Un éventuel programme de formation de l'Écol-Hôtel K permettrait de mieux former les techniciens en salubrité à l'utilisation de produits écologiques, que ce soit dans les milieux de l'hôtellerie, mais aussi en restauration ou dans les hôpitaux.

« Nous avons intérêt à ce que les gens qui utilisent nos produits comprennent mieux leurs impacts sur leur façon de travailler et sur leur santé, note M. Teasdale. Chaque produit peut mieux répondre à un besoin particulier. Il y a là une opportunité de faire grandir le marché des produits d'hygiène écologique. »

Yves Hurtubise, directeur scientifique d'Innu-Science, souligne que l'industrie de l'hygiène professionnelle est maintenant beaucoup plus sophistiquée. « Auparavant, on parlait de concierges, de balais et d'eau de javel. Maintenant, on parle de technicien en hygiène et salubrité, de tissues microfibres de réduction de consommation d'eau. »

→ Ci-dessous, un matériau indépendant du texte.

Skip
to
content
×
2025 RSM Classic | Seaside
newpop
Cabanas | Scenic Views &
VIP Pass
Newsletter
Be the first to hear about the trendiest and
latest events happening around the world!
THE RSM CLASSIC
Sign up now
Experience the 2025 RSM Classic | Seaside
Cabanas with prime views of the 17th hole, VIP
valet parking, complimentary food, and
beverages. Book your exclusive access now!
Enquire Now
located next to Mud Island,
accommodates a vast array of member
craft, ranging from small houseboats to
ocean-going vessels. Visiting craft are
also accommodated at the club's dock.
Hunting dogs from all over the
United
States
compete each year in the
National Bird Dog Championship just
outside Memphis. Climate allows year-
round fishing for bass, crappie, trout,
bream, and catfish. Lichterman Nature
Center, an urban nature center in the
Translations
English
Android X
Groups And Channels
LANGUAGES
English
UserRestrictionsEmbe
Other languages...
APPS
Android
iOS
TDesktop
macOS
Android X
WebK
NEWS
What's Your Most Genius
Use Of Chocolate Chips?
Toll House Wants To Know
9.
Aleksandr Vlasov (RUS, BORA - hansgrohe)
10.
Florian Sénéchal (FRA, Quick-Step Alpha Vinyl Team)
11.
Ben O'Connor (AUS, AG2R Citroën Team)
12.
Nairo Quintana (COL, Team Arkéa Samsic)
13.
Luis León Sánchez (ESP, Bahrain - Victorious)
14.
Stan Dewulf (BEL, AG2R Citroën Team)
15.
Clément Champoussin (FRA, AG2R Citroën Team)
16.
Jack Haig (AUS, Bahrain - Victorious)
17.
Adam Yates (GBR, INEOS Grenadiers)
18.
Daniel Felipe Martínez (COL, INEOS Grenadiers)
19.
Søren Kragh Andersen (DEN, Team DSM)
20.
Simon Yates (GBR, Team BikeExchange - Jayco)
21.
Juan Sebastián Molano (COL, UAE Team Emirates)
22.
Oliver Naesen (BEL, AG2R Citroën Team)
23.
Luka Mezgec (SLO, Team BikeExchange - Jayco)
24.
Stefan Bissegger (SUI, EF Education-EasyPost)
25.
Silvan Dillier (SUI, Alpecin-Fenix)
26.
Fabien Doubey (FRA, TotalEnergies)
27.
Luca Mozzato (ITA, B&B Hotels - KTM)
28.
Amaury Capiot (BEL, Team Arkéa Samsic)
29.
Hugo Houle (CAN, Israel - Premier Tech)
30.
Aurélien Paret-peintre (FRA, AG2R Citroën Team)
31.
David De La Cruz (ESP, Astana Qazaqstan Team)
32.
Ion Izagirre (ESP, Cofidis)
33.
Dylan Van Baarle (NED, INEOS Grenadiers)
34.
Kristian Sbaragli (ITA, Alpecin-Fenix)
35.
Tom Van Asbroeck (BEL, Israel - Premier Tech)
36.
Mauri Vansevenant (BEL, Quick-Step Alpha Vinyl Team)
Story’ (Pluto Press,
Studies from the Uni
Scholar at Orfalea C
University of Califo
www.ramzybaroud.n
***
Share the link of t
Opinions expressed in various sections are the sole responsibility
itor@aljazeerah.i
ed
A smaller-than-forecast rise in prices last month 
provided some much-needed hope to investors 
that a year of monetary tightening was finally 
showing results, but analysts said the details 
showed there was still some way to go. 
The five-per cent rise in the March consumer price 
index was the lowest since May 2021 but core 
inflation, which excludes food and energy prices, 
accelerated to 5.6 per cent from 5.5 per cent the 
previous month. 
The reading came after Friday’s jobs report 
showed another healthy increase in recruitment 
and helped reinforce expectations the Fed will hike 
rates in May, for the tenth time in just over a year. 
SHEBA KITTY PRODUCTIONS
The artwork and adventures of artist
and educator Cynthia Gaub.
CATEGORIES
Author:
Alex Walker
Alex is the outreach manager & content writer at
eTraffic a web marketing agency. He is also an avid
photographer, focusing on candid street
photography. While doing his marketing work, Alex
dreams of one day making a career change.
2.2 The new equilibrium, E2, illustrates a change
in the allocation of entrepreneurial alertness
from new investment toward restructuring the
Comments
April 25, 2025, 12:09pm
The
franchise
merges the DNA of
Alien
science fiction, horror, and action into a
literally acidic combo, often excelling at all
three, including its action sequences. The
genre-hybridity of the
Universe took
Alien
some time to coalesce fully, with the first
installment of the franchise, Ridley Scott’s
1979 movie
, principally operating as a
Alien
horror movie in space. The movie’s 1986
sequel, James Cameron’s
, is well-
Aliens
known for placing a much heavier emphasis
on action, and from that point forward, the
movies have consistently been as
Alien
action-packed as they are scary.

Le directeur a par ailleurs plaidé pour une aide gouvernementale au projet d'école-hôtel. « J'espère que le gouvernement contribuera à sa juste part pour que le projet prenne son envol. » Vire-vert, l'organisme qui chapeaute le projet, demande 3 millions $ à Québec pour boucler le financement et commencer les travaux qui devraient se finir en juin 2013.